> _Page excerpt_
[Start of Attachment]
So on Monday evening it was -15 Celsius outside and our appointment fell through so we rode out to Alten Celle and did doors. Man it was REALLY cold! I asked Sister Stewart if we could stop at the McDonalds on our way home and warm up. She was cold too so we were both happy to stop and warm up. And we found out that the McDonalds had a cafe so we got some hot chocolate to warm up our insides too :) One lady we doored into asked us why we were out in the cold and that we should only go out in the summer. She was kind enough to let us come in for a few minutes to warm up, gave us some chocolate, and then sent us on our way again. Dad you mentioned that you were sorry when we have to spend time finding or going door to door but I really enjoy it. Or just when we get to talk to people on the street. Most people turn us down but as long as I tried to talk to them about the Gospel, then I've done my part. It's really fun going up to people on the street and when they don't speak German pulling out English. They think they can get away because they don't speak German. Speaking English is like a secret weapon here. When we tell them we speak English they're stuck! They have to talk to us :) We stopped an English man this past week on the street and he said ''Mein Deutsch ist nicht sehr gut'' but with a thick English accent so I said we speak English and he said, ''Oh buggar!''. He he, tricked him! :)


   Every Tuesday we work at the Tafel, a place that receives old food from grocery stores and gives to those who are refugees or very low income for free. We sort fruits and veggies there but we also have been making friends with some of the other workers. Since working there we have run into two other Tafel workers when we have been going door to door and it definitely helps us to make appointments when normally I don't think these people would have let us in. It's neat to see how one little thing like volunteering at the Tafel can open doors all over the place.
[End of Attachment]
> _Data extract_
[Start of Attachment]
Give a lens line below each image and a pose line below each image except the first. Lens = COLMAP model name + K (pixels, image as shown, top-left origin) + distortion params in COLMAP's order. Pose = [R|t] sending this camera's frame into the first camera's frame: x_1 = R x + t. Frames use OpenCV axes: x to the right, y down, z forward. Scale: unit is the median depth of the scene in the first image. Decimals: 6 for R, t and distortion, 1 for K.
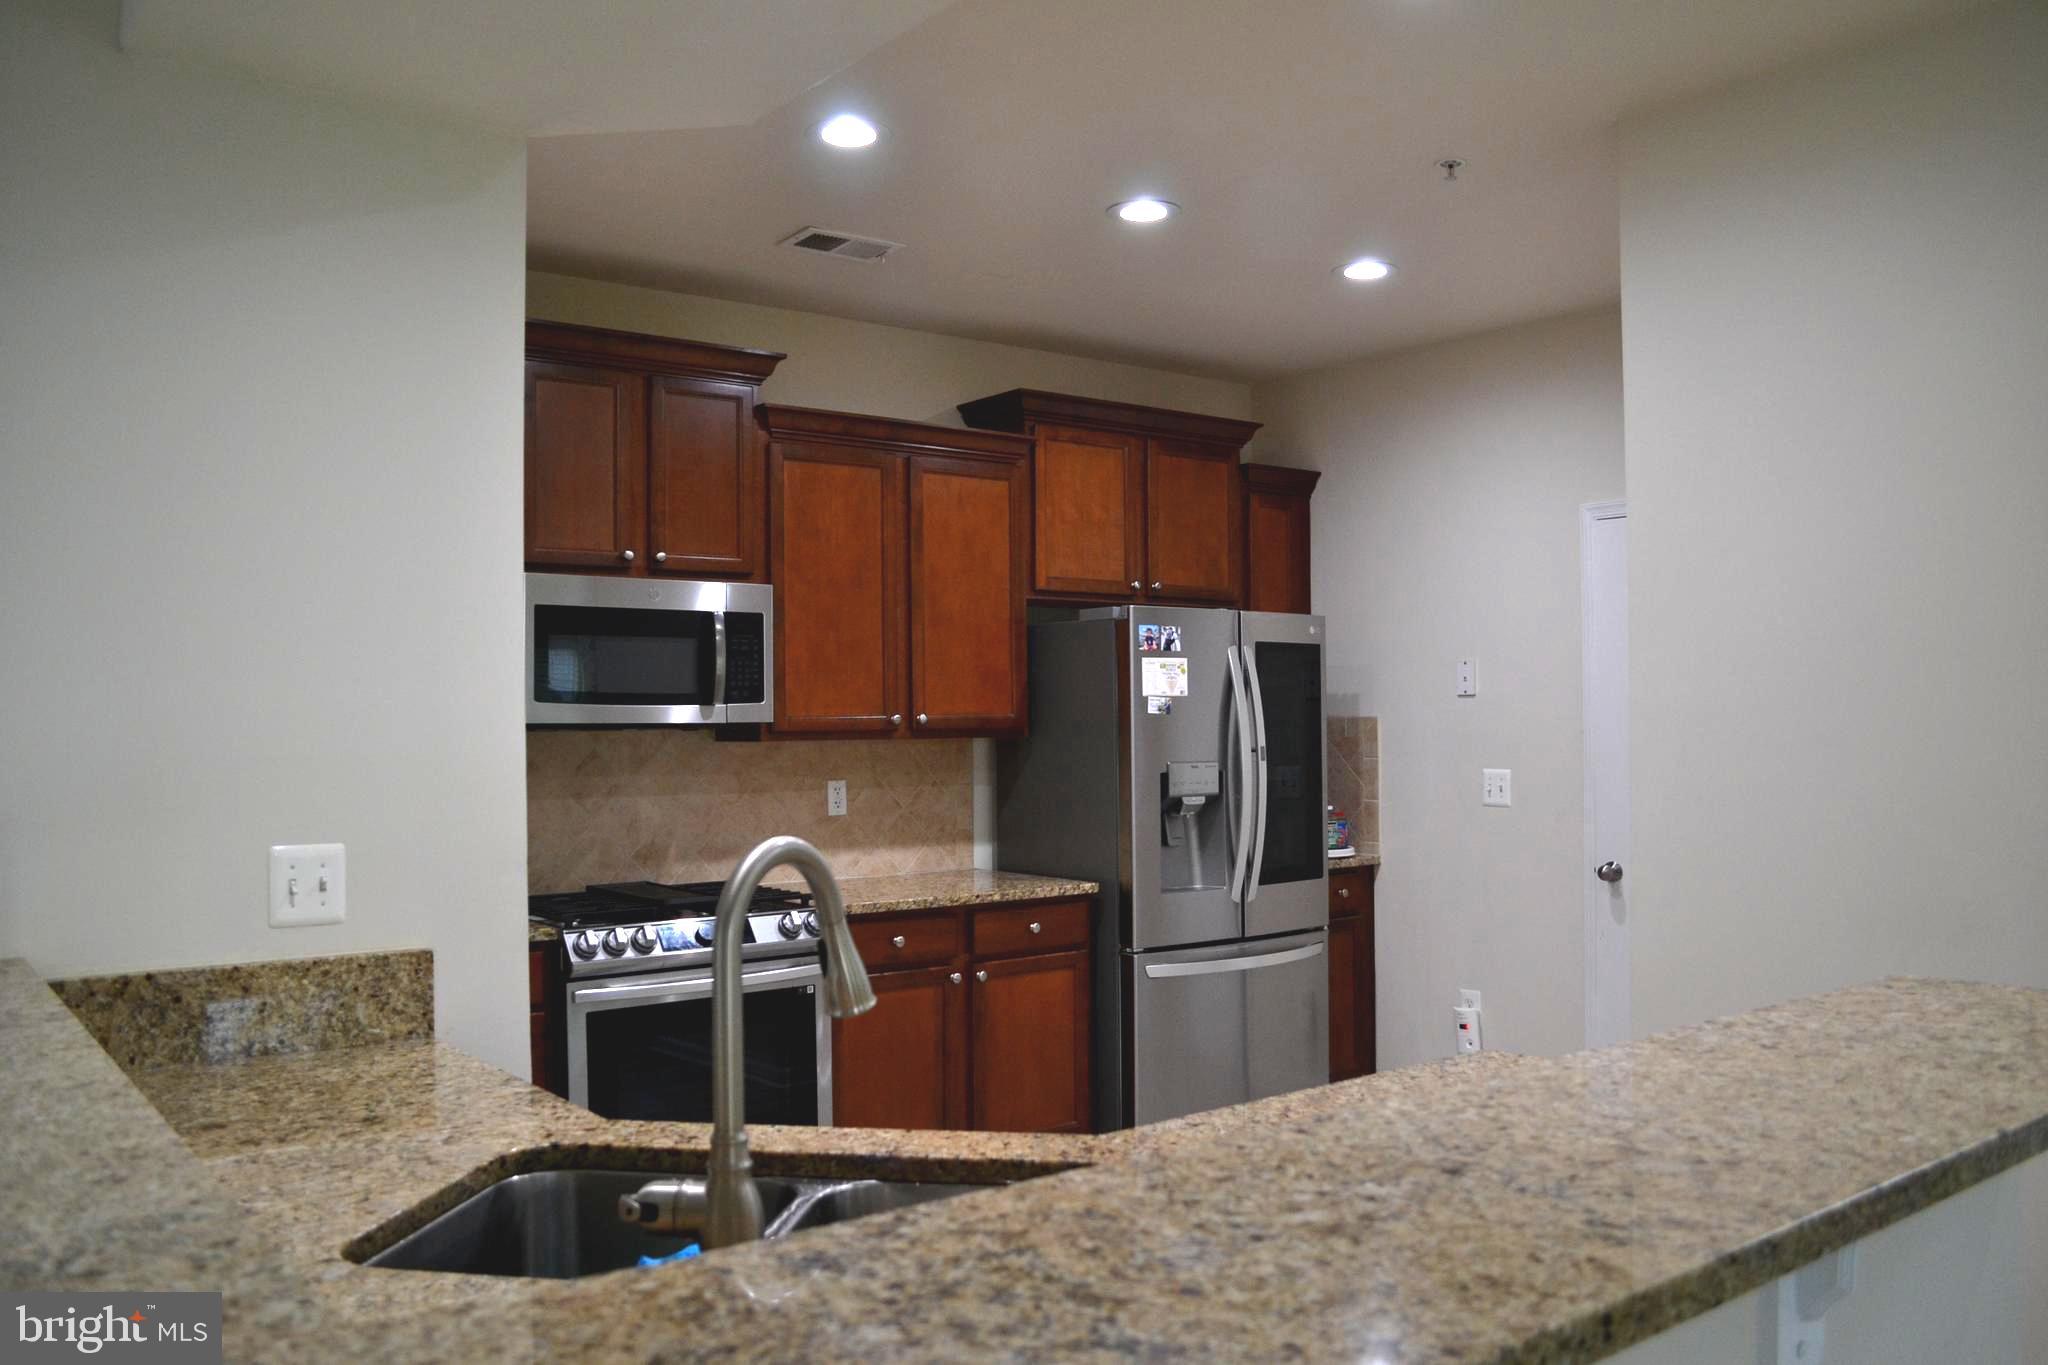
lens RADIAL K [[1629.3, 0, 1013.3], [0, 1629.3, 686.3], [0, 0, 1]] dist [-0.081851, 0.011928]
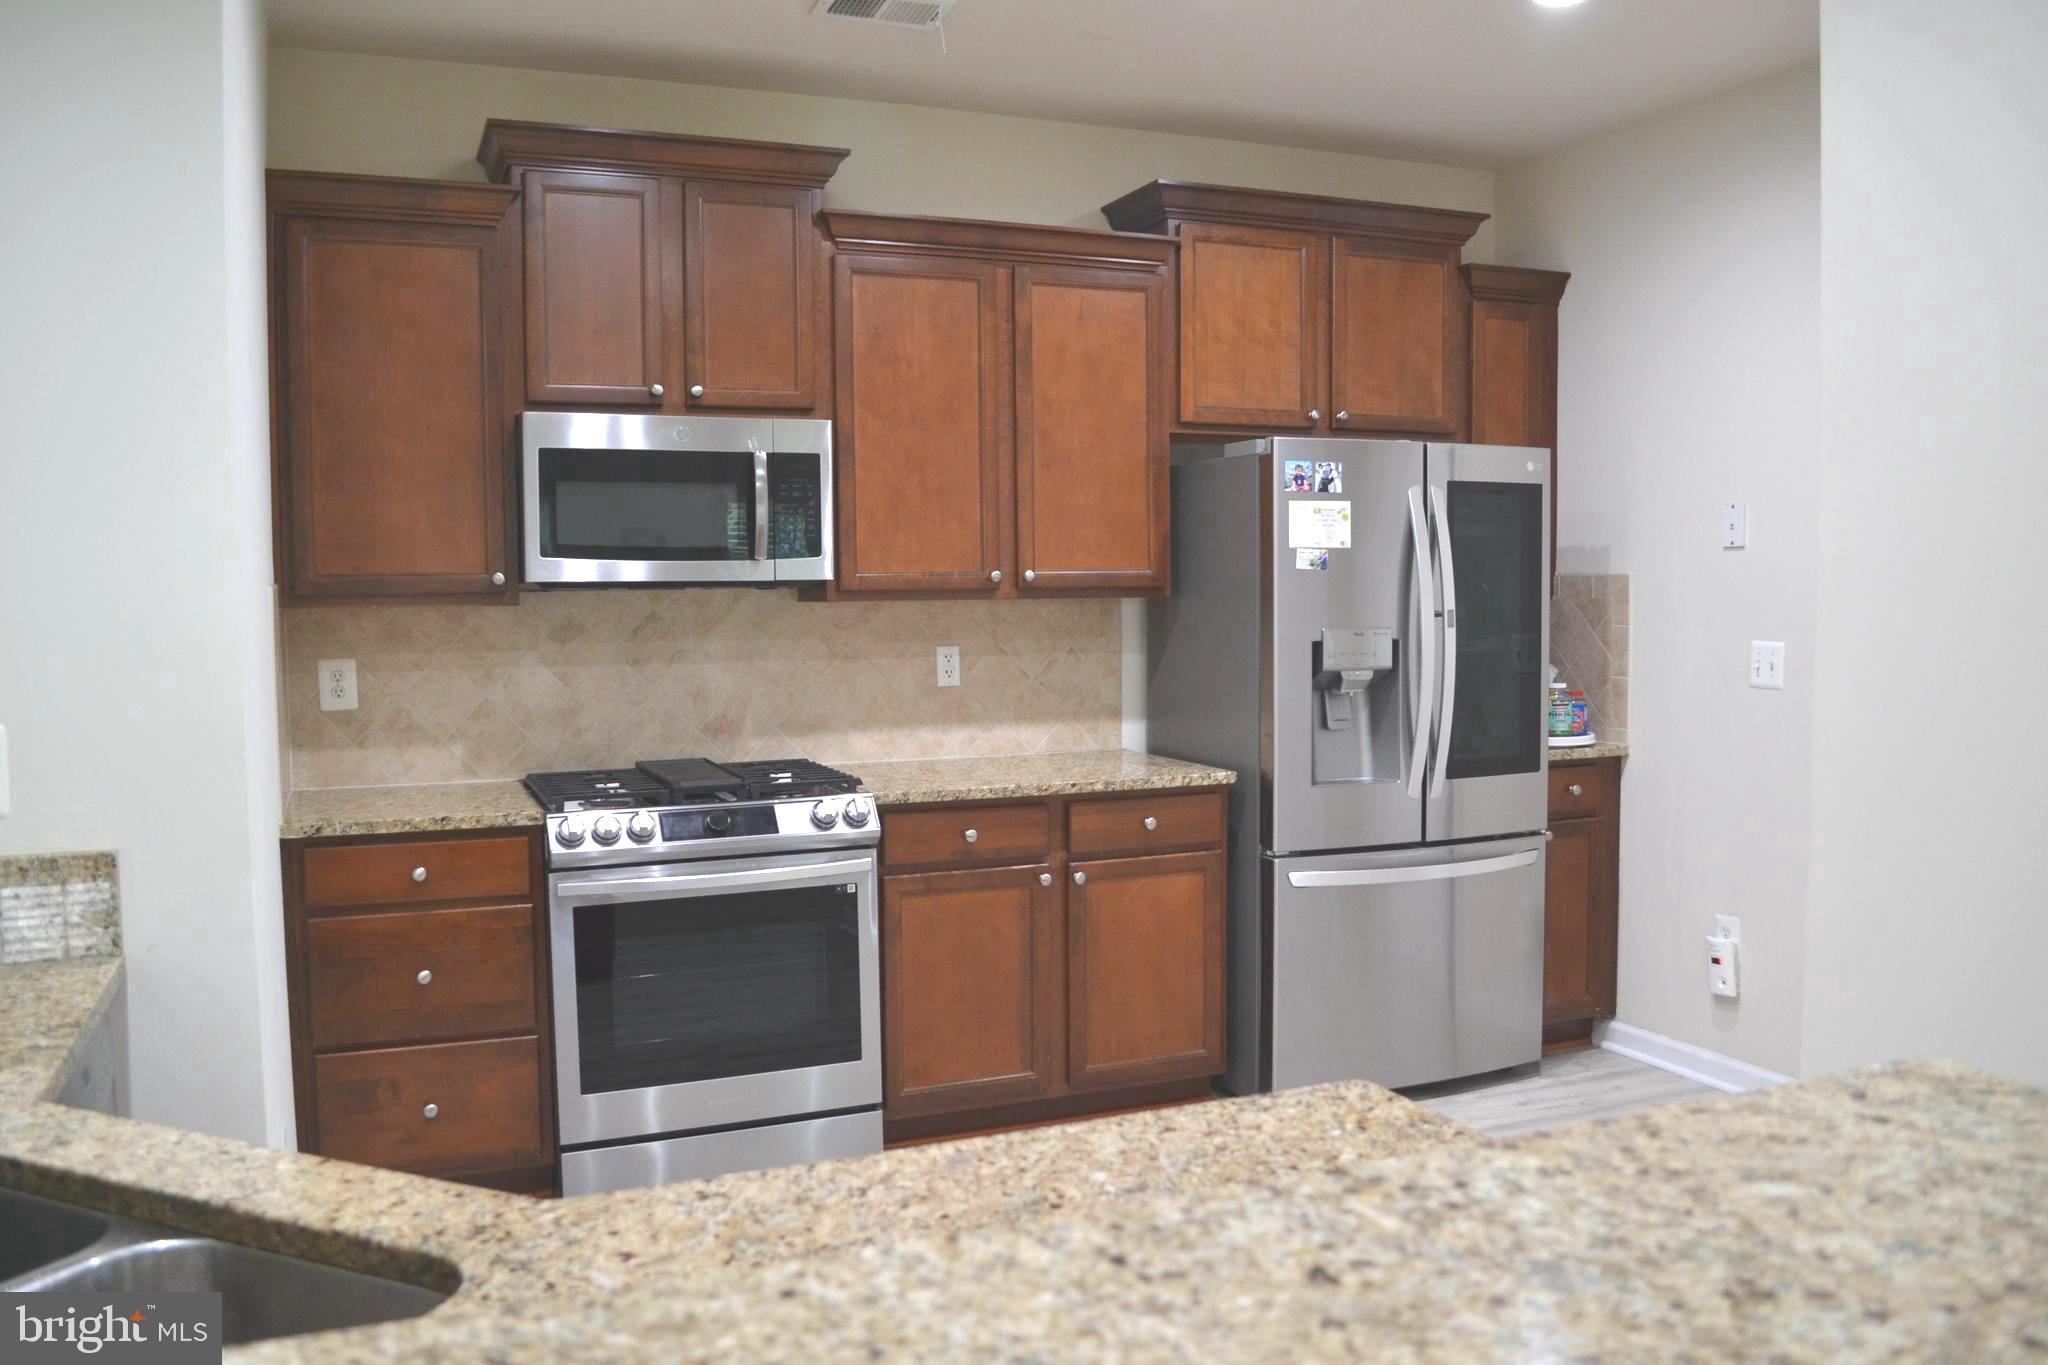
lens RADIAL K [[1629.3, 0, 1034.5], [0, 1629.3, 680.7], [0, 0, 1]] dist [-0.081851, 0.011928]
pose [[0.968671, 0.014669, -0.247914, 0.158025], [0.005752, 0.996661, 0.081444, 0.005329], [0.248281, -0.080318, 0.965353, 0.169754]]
[End of Attachment]
> _Prompt A_
Copy the passage of the letter home starting with "Every Tuesday we" and going on through "over the place.".
> _Prompt B_
Carry the letter home forward from the point where it stops.
The material plays no part here.

> _Answer area A_
Every Tuesday we work at the Tafel, a place that receives old food from grocery stores and gives to those who are refugees or very low income for free. We sort fruits and veggies there but we also have been making friends with some of the other workers. Since working there we have run into two other Tafel workers when we have been going door to door and it definitely helps us to make appointments when normally I don't think these people would have let us in. It's neat to see how one little thing like volunteering at the Tafel can open doors all over the place.

> _Answer area B_
   Every Wednesday we have our district meeting. I really look forward to it because its a time where we can interact with other missionaries, get ideas on how to teach something better, and to uplift and edify one another. We got a new dristrict leader and he is just very excited to do missionary work and is very motivated. I really enjoy having him as our leader to help us all achieve the goals we set and to stay positive. I think many missionaries get into a groove and start to have a ba humbug attitude. I have been working very hard to stay positive through the cold and I think it has been paying off. When we can just look for the good or the things that are funny in situations it makes getting through maybe what would be a long day much easier. In our district meeting we decided to name this transfer ''The Big Picture'' so that we focus on the ultimate goal in the long run, to help eveyone get back to live with Heavenly Father. Then with each investigator we have to break it down to see what little things we can work on to build up to the bigger the things to help them return to live with Heavenly Father.
 
  So this week we had an AMAZING lesson with a girl that we have been teaching. We orinigally planned to teach her the Plan of Salvation but when we got caught up with one another she asked us the basics of what we believe and so Sister Stewart and I began on the Restoration lesson. We went really thoroughly and slowly. I think it is the best lesson we have ever taught together. She was so excited the whole time and just soaked everything up! At the end Sister Stewart and I both shared our testimonies of the Book of Mormon and the church with her. She told us that when Sister Stewart and I first knocked on her door she normally would have been afraid to talk to anyone but she felt something good when she saw us and knew she needed to talk to us. It is so amazing to teach her. She loves learning about this Gospel so much. At the end of the lesson I wasn't sure if I wanted to cry, scream, shout, laugh, jump up and down or what. It was just too amazing. The most amazing part for me is being able to look back in my journal to the 14th of January, when we talked to a man on the street for 45 minutes who ended up being interested in a Book of Mormon. He gave us his address, and the next day we dropped off a Book of Mormon and then klingeled or rang doors of the rest of his building. He lives in the same building as our investigator does. If we hadn't stopped to talk to this man we would have never found her. We definitely cannot judge what little actions will lead to we just need to make sure we take the oppportunity to talk to everyone.
 
   I ate my first döner this week. It's a big popular thing to eat here. It's a Turkish twist with a German twist on the Gyro. I'll be sure to send a picture of it later. There was enough food for a small nation. I'm not sure if I'll eat one of those again but it was fun to experience.
 
   Well I love you all! I hope you all are having a fabulously warm week. It's supposed to start getting warmer here, like 0 Celsius. Sister Stewart and I are very excited! :) Thanks for all your love and support! Remember to do good work and not to stress out too much! Love you!
 
-Ariel Nell

Monday, February 6, 2012

My bike!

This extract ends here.